Every line below between the line holding "index tip: (867, 964)" and the line holding "thumb tip: (877, 993)", inclusive, should be repeated exactly, and all other lines omitted.

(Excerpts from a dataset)
--- START ---

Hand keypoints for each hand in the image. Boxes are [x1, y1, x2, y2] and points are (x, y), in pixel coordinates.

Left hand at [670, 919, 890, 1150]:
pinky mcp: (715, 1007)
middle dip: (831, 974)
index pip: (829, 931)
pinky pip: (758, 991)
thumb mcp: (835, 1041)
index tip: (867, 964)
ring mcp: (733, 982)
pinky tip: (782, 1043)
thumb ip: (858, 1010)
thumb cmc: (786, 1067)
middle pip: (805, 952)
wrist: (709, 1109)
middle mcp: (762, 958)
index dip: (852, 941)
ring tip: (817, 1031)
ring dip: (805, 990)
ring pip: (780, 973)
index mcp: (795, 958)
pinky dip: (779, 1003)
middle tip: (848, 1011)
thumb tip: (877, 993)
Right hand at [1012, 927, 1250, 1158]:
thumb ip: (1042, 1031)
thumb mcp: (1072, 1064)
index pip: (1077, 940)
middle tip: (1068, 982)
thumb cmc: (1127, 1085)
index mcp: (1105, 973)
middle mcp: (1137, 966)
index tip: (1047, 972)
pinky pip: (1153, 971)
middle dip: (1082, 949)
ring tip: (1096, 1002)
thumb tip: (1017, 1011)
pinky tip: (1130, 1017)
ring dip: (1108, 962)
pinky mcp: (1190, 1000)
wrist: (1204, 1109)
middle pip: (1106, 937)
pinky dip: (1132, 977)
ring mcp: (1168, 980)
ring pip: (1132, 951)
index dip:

--- END ---

Exercise solution
index tip: (867, 964)
ring mcp: (733, 982)
pinky tip: (782, 1043)
thumb ip: (858, 1010)
thumb cmc: (786, 1067)
middle pip: (805, 952)
wrist: (709, 1109)
middle mcp: (762, 958)
index dip: (852, 941)
ring tip: (817, 1031)
ring dip: (805, 990)
ring pip: (780, 973)
index mcp: (795, 958)
pinky dip: (779, 1003)
middle tip: (848, 1011)
thumb tip: (877, 993)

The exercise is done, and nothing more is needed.